Home2018-2019Prospective students experience campus through Bearcat Days

Prospective students experience campus through Bearcat Days

Brooke Cox,
Staff Writer

With spring approaching and the college application process ending, it’s that time of year when potential Bearcats come to visit. Willamette’s Bearcat Days are back and ready to welcome prospective students to campus.

Thursday, March 14 began the first Bearcat Days of 2019, and was filled with plenty of events organized to get future students involved and interested in the student life of Willamette. According to Jaelin Sonoda (‘20), Willamette’s current Opening Days coordinator, Bearcat Days is “a great way for students to get a feel for what being a Willamette student means.”

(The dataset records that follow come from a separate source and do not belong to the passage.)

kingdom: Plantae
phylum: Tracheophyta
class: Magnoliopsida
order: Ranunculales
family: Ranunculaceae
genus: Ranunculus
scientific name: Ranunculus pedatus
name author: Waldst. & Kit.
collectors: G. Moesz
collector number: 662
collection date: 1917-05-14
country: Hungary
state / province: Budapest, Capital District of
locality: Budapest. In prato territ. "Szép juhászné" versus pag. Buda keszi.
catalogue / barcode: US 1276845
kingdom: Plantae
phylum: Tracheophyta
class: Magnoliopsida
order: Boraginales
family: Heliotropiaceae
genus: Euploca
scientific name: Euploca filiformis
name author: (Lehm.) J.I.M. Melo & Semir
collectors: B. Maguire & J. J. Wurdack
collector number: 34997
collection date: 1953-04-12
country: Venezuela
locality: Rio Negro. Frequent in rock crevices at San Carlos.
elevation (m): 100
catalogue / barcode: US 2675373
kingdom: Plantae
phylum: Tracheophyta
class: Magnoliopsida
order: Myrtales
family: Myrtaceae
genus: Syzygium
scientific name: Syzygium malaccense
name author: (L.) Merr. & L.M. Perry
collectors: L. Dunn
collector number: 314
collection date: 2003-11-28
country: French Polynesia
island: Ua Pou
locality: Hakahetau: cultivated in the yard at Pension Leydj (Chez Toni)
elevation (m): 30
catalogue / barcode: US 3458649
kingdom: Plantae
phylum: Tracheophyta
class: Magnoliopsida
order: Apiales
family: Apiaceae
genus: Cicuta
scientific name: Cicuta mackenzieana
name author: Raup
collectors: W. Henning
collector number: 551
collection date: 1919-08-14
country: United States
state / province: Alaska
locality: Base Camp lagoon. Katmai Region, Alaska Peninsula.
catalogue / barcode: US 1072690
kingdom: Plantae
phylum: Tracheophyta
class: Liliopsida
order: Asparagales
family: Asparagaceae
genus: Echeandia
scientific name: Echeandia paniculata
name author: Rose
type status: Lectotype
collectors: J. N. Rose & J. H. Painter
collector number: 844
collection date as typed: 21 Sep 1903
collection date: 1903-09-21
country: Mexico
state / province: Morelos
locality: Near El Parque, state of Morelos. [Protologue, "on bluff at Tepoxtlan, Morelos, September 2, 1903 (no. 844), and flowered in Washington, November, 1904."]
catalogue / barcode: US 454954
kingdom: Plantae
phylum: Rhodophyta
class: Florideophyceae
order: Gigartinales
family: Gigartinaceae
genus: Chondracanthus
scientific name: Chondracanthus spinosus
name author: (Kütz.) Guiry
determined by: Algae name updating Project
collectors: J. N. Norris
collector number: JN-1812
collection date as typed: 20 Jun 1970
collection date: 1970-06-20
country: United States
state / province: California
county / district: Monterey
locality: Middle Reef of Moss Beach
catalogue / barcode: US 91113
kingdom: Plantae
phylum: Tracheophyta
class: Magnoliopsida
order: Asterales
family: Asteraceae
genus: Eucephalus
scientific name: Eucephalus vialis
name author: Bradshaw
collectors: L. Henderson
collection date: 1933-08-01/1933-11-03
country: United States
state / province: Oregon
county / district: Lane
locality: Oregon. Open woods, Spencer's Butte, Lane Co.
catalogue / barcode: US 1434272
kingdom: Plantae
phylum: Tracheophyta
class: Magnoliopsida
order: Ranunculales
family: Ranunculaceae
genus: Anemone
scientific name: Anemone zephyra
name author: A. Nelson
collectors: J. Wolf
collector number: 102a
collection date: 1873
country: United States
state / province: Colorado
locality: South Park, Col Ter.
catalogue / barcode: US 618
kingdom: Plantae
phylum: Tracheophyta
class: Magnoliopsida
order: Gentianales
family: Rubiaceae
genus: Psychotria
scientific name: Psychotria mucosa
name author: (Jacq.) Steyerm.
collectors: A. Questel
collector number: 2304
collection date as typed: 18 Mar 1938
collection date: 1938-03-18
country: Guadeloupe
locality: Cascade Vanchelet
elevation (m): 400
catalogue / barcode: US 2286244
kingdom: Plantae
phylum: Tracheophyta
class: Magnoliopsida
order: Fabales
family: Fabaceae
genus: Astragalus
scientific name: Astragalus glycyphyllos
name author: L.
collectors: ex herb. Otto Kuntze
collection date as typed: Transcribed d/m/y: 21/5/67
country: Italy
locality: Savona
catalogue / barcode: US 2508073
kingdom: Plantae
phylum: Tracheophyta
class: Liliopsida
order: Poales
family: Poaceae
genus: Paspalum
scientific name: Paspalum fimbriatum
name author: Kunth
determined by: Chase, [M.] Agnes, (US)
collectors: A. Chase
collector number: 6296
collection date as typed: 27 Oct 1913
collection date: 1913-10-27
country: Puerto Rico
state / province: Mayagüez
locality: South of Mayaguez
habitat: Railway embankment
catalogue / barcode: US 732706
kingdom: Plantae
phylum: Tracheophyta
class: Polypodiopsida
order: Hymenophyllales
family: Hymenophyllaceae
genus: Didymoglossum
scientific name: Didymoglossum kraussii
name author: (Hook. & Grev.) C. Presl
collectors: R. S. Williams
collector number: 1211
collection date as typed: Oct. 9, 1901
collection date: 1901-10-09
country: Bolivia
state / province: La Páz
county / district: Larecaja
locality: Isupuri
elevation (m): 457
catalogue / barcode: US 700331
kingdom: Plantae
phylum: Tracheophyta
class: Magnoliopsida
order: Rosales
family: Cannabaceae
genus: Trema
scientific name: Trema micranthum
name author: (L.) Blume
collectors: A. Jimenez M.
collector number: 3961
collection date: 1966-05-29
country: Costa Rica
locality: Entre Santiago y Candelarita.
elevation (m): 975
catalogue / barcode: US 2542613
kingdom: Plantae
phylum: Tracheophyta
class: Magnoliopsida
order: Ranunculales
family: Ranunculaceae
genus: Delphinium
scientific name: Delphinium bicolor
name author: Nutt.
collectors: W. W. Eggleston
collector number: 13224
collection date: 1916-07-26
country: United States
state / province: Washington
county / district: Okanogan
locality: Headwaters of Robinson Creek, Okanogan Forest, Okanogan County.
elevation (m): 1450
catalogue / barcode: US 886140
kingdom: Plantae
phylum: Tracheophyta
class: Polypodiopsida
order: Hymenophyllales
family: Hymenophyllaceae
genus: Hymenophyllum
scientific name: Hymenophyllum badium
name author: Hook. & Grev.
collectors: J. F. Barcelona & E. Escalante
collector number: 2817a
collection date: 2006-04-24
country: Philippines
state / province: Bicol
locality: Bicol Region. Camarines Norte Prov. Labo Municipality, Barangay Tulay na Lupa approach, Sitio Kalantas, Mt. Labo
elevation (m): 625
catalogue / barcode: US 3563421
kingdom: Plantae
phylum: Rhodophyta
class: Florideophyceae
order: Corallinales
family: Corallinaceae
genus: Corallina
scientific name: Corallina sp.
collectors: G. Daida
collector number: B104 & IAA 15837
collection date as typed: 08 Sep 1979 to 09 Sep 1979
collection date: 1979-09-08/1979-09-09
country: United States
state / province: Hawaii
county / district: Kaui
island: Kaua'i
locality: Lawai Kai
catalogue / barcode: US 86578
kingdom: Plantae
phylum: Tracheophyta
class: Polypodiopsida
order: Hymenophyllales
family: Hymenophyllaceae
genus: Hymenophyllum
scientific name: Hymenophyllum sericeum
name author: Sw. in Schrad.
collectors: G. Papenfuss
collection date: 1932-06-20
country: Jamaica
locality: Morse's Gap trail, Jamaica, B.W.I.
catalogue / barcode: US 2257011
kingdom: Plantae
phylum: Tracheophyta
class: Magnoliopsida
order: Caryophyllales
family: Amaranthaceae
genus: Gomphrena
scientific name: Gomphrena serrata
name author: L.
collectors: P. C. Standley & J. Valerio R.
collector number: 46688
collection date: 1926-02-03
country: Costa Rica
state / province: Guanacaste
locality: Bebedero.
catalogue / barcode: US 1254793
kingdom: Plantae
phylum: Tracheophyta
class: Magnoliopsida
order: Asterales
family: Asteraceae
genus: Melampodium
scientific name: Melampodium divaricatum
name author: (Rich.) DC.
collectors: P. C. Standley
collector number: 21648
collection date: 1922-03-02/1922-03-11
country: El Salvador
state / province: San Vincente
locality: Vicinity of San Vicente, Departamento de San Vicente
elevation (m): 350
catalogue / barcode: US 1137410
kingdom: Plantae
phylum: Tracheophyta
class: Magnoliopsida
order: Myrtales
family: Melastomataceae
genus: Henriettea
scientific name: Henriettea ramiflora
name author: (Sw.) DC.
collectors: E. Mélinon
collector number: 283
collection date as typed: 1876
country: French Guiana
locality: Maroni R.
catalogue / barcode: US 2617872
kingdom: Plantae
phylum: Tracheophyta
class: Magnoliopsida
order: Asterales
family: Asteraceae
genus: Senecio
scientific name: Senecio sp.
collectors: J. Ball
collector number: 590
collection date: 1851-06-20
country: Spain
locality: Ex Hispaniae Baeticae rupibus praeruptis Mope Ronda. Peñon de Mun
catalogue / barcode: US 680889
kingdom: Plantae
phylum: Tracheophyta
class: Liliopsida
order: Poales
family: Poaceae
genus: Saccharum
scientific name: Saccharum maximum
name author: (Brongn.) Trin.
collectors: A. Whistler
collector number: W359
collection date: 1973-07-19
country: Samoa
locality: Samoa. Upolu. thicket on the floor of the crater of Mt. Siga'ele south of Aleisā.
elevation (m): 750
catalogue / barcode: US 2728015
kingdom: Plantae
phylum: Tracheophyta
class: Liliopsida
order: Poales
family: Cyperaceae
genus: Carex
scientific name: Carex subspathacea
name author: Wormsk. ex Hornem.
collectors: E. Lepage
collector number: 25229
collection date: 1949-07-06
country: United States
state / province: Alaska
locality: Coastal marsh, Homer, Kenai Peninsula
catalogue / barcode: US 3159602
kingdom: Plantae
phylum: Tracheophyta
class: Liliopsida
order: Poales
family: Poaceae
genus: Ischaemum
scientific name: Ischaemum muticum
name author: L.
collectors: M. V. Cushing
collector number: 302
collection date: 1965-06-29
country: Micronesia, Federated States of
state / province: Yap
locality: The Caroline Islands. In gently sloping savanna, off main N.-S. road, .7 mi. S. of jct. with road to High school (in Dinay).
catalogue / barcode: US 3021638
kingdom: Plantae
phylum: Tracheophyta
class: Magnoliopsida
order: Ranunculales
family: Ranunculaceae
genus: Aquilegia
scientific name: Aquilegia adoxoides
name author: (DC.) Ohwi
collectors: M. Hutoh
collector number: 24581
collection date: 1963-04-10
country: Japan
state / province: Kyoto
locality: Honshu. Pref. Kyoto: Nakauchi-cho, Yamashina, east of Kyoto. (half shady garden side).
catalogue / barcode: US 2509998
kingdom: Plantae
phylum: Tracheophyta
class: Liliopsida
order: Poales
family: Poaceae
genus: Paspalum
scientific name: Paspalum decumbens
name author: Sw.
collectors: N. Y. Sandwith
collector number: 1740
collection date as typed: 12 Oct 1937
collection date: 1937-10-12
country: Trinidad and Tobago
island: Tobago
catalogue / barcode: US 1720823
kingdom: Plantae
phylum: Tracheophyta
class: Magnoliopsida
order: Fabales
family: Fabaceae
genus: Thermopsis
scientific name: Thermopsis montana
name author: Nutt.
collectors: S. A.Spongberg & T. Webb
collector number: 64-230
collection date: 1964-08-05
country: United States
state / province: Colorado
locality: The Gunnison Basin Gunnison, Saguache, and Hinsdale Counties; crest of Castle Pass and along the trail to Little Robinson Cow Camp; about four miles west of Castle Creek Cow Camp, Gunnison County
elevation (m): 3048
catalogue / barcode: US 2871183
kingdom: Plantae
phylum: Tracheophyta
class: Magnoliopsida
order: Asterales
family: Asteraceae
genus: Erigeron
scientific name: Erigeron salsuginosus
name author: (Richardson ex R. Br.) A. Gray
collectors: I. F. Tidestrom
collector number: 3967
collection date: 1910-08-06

135 admitted students participated in Bearcat Days, several of whom arrived as early as Wednesday and left as late as Friday and were hosted by students living on campus.

With the hundreds of prospective students and parents on campus, there were always things to do and people to talk to. Many students found themselves out on the Mill Stream on Friday, as the sunny weather appeared just in time for prospective families. Events that occurred on Thursday and Friday included art exhibits at the Hallie Ford Museum of Art (featuring works by Kypriaka Chronika, Lucinda Parker, Cara Tomlinson and Ian J. Cohn), a Convocation about religion and science, a performance by the dance group paradigm, a poetry and social justice reading and performances by all three WU a cappella groups.

Headband, along with Willamette’s two other a capella groups, performed in Jackson Plaza on Thursday night.
PC: Lauren Montana

“I have served as a group facilitator for a few Bearcat Days mini Opening Days sessions,” said Sonoda. “We do an icebreaker with everyone, talk about what the school motto means to us and open ourselves up for any questions they might have about not only Willamette but the huge transition to college.”

Sonoda added, “I am always pleasantly surprised when I see students from Bearcat Days as Willamette students the next year, especially knowing that I played a part in that decision.”

As someone who also participated in Bearcat Days as a prospective student and has worked with the program since last year, Sonoda was happy to describe some of the joys and difficulties of Bearcat Days.

“My favorite part about Bearcat Days in general is seeing Willamette students and prospective students interact in genuine ways. For example, I had very real and raw conversations with students in the Bistro about what it is like transitioning to college and all of the stress, anxiety and fulfillment that can come with it I think a huge reason why I and many other people choose to come to Willamette is because of the community,” Sonoda said.

She said these raw conversations also come with some difficulties. “The most difficult part about Bearcat Days is trying to be honest with the students while still be encouraging and supportive. It is hard to talk about things, like getting homesick, because it is something that is very much a problem for me and something that I still struggle with, but being able to express how that should not deter students from committing can be hard to balance.”

Another organizer, James Kalama (‘21), described his involvement with the event and how it affected him.

“I am heavily involved with Bearcat Days as I work as an admission ambassador with the CLA Office of Admission,” he said. “I assisted with giving tours, showing prospective students and their families where to go and other logistics like organizing prospective students’ belongings in Cat Cavern with the other ambassadors for their overnight hosts. I also was present at our Access to Excellence luncheon — a program that serves primarily first generation and multicultural students — and conversed with quite a few students during our Closing Reception, because two years ago I was in their exact same position and want to show the Willamette University that I love with them.”

Kalama’s favorite part of working Bearcat Days was interacting with and getting to know the class of 2023.

“It’s always so interesting learning about their unique perspectives and experiences while of course helping them discover whether or not Willamette University is a good fit for their undergraduate studies.”

Bearcat Days is an important part of helping students make good college decisions and helps explain why many students choose to come here.

Sonada said, “I really believe that the students embody our motto ‘Not unto ourselves alone are we born’ through the way they create meaningful connections with people.”

Be on the lookout for more of these connections with prospective students and their families at the future Bearcat Days on April 4 and 18.